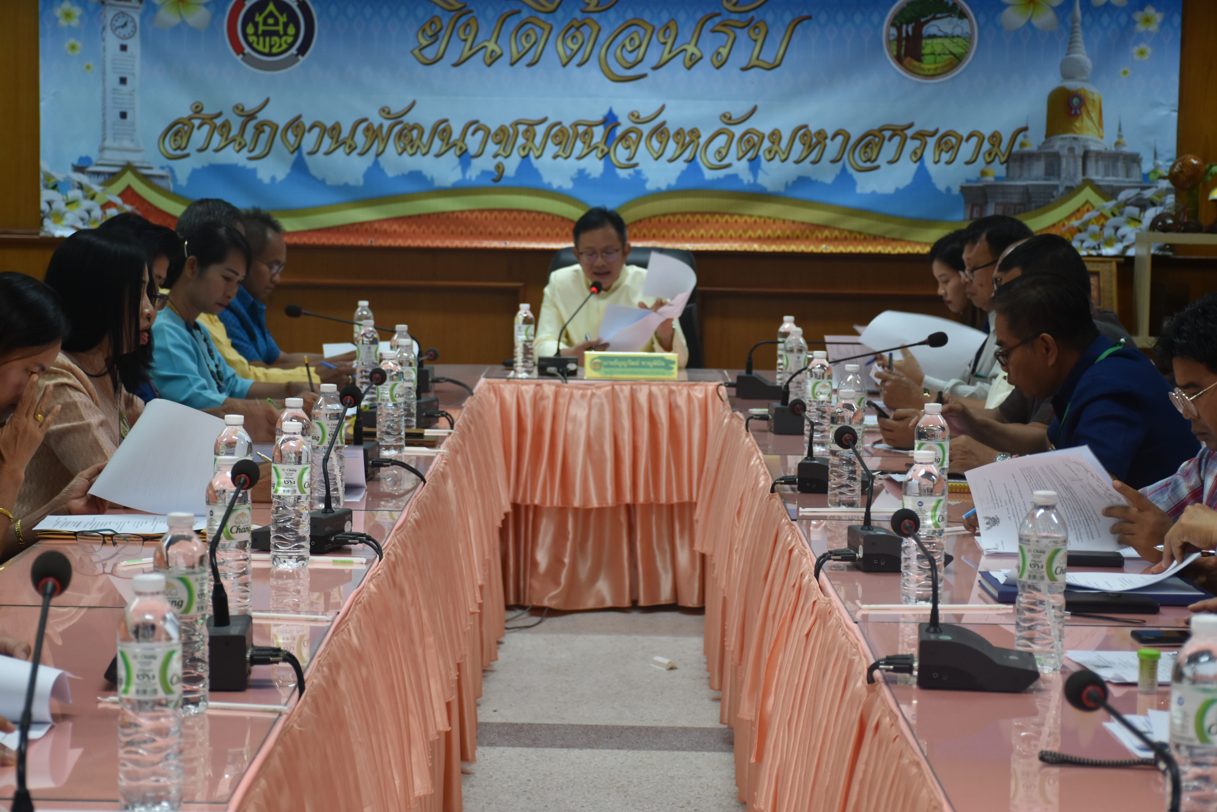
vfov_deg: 18.2
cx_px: 608
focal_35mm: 75
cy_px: 406
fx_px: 2535
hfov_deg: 27.0
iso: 560
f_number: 4.8
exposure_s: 1/60
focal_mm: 50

== == ==

Directions for this task: Although the records above include pictures, the copy must contain only their exact text.

Answer to this exercise:
vfov_deg: 18.2
cx_px: 608
focal_35mm: 75
cy_px: 406
fx_px: 2535
hfov_deg: 27.0
iso: 560
f_number: 4.8
exposure_s: 1/60
focal_mm: 50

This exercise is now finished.